**WHAT TO PRODUCE**
Convert every line of the items below into a Markdown table with two columns, Row and Line. Number each row in sequence and leave out blank lines.

**RECORDS PROVIDED**
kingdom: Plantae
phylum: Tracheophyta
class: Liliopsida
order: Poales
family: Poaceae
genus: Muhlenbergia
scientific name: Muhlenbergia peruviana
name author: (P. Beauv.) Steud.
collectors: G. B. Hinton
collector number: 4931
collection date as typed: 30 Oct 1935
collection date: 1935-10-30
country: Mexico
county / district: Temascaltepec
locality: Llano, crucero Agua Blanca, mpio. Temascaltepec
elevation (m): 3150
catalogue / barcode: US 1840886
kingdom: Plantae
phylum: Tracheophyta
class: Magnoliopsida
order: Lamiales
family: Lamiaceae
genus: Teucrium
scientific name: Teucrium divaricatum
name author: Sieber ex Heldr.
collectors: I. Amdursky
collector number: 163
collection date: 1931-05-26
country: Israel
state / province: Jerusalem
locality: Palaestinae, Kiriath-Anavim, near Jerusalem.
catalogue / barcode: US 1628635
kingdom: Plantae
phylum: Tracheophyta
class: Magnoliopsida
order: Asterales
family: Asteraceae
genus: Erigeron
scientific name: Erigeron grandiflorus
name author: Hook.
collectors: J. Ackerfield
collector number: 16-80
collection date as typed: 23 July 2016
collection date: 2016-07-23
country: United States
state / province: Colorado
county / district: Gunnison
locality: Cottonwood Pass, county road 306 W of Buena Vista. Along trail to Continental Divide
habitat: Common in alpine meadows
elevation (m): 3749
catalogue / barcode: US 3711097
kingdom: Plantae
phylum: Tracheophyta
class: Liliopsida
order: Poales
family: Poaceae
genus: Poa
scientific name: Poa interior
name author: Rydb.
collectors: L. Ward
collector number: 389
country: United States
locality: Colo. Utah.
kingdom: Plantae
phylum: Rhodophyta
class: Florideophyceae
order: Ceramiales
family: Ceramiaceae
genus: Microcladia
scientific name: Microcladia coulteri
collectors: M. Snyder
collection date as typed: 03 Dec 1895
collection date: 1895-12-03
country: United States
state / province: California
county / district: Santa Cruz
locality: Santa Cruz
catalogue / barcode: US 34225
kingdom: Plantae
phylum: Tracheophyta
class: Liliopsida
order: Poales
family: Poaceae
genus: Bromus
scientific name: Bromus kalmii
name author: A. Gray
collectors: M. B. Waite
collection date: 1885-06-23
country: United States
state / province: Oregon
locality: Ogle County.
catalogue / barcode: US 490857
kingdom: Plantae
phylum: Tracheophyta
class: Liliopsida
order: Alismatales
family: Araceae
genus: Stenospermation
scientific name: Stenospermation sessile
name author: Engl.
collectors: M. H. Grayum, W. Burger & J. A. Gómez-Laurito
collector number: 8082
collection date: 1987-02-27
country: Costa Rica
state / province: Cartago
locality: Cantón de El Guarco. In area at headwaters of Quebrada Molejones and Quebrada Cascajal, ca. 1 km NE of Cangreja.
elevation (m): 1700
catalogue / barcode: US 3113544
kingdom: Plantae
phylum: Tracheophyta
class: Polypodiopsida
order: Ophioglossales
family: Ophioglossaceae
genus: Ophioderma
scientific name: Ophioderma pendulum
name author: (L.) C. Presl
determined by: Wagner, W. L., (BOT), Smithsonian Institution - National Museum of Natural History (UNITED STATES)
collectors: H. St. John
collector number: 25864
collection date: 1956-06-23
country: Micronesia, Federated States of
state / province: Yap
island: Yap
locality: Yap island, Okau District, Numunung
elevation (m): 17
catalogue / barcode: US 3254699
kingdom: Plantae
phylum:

**EXERCISE RESULT**
| Row | Line |
|---|---|
| 1 | kingdom: Plantae |
| 2 | phylum: Tracheophyta |
| 3 | class: Liliopsida |
| 4 | order: Poales |
| 5 | family: Poaceae |
| 6 | genus: Muhlenbergia |
| 7 | scientific name: Muhlenbergia peruviana |
| 8 | name author: (P. Beauv.) Steud. |
| 9 | collectors: G. B. Hinton |
| 10 | collector number: 4931 |
| 11 | collection date as typed: 30 Oct 1935 |
| 12 | collection date: 1935-10-30 |
| 13 | country: Mexico |
| 14 | county / district: Temascaltepec |
| 15 | locality: Llano, crucero Agua Blanca, mpio. Temascaltepec |
| 16 | elevation (m): 3150 |
| 17 | catalogue / barcode: US 1840886 |
| 18 | kingdom: Plantae |
| 19 | phylum: Tracheophyta |
| 20 | class: Magnoliopsida |
| 21 | order: Lamiales |
| 22 | family: Lamiaceae |
| 23 | genus: Teucrium |
| 24 | scientific name: Teucrium divaricatum |
| 25 | name author: Sieber ex Heldr. |
| 26 | collectors: I. Amdursky |
| 27 | collector number: 163 |
| 28 | collection date: 1931-05-26 |
| 29 | country: Israel |
| 30 | state / province: Jerusalem |
| 31 | locality: Palaestinae, Kiriath-Anavim, near Jerusalem. |
| 32 | catalogue / barcode: US 1628635 |
| 33 | kingdom: Plantae |
| 34 | phylum: Tracheophyta |
| 35 | class: Magnoliopsida |
| 36 | order: Asterales |
| 37 | family: Asteraceae |
| 38 | genus: Erigeron |
| 39 | scientific name: Erigeron grandiflorus |
| 40 | name author: Hook. |
| 41 | collectors: J. Ackerfield |
| 42 | collector number: 16-80 |
| 43 | collection date as typed: 23 July 2016 |
| 44 | collection date: 2016-07-23 |
| 45 | country: United States |
| 46 | state / province: Colorado |
| 47 | county / district: Gunnison |
| 48 | locality: Cottonwood Pass, county road 306 W of Buena Vista. Along trail to Continental Divide |
| 49 | habitat: Common in alpine meadows |
| 50 | elevation (m): 3749 |
| 51 | catalogue / barcode: US 3711097 |
| 52 | kingdom: Plantae |
| 53 | phylum: Tracheophyta |
| 54 | class: Liliopsida |
| 55 | order: Poales |
| 56 | family: Poaceae |
| 57 | genus: Poa |
| 58 | scientific name: Poa interior |
| 59 | name author: Rydb. |
| 60 | collectors: L. Ward |
| 61 | collector number: 389 |
| 62 | country: United States |
| 63 | locality: Colo. Utah. |
| 64 | kingdom: Plantae |
| 65 | phylum: Rhodophyta |
| 66 | class: Florideophyceae |
| 67 | order: Ceramiales |
| 68 | family: Ceramiaceae |
| 69 | genus: Microcladia |
| 70 | scientific name: Microcladia coulteri |
| 71 | collectors: M. Snyder |
| 72 | collection date as typed: 03 Dec 1895 |
| 73 | collection date: 1895-12-03 |
| 74 | country: United States |
| 75 | state / province: California |
| 76 | county / district: Santa Cruz |
| 77 | locality: Santa Cruz |
| 78 | catalogue / barcode: US 34225 |
| 79 | kingdom: Plantae |
| 80 | phylum: Tracheophyta |
| 81 | class: Liliopsida |
| 82 | order: Poales |
| 83 | family: Poaceae |
| 84 | genus: Bromus |
| 85 | scientific name: Bromus kalmii |
| 86 | name author: A. Gray |
| 87 | collectors: M. B. Waite |
| 88 | collection date: 1885-06-23 |
| 89 | country: United States |
| 90 | state / province: Oregon |
| 91 | locality: Ogle County. |
| 92 | catalogue / barcode: US 490857 |
| 93 | kingdom: Plantae |
| 94 | phylum: Tracheophyta |
| 95 | class: Liliopsida |
| 96 | order: Alismatales |
| 97 | family: Araceae |
| 98 | genus: Stenospermation |
| 99 | scientific name: Stenospermation sessile |
| 100 | name author: Engl. |
| 101 | collectors: M. H. Grayum, W. Burger & J. A. Gómez-Laurito |
| 102 | collector number: 8082 |
| 103 | collection date: 1987-02-27 |
| 104 | country: Costa Rica |
| 105 | state / province: Cartago |
| 106 | locality: Cantón de El Guarco. In area at headwaters of Quebrada Molejones and Quebrada Cascajal, ca. 1 km NE of Cangreja. |
| 107 | elevation (m): 1700 |
| 108 | catalogue / barcode: US 3113544 |
| 109 | kingdom: Plantae |
| 110 | phylum: Tracheophyta |
| 111 | class: Polypodiopsida |
| 112 | order: Ophioglossales |
| 113 | family: Ophioglossaceae |
| 114 | genus: Ophioderma |
| 115 | scientific name: Ophioderma pendulum |
| 116 | name author: (L.) C. Presl |
| 117 | determined by: Wagner, W. L., (BOT), Smithsonian Institution - National Museum of Natural History (UNITED STATES) |
| 118 | collectors: H. St. John |
| 119 | collector number: 25864 |
| 120 | collection date: 1956-06-23 |
| 121 | country: Micronesia, Federated States of |
| 122 | state / province: Yap |
| 123 | island: Yap |
| 124 | locality: Yap island, Okau District, Numunung |
| 125 | elevation (m): 17 |
| 126 | catalogue / barcode: US 3254699 |
| 127 | kingdom: Plantae |
| 128 | phylum: |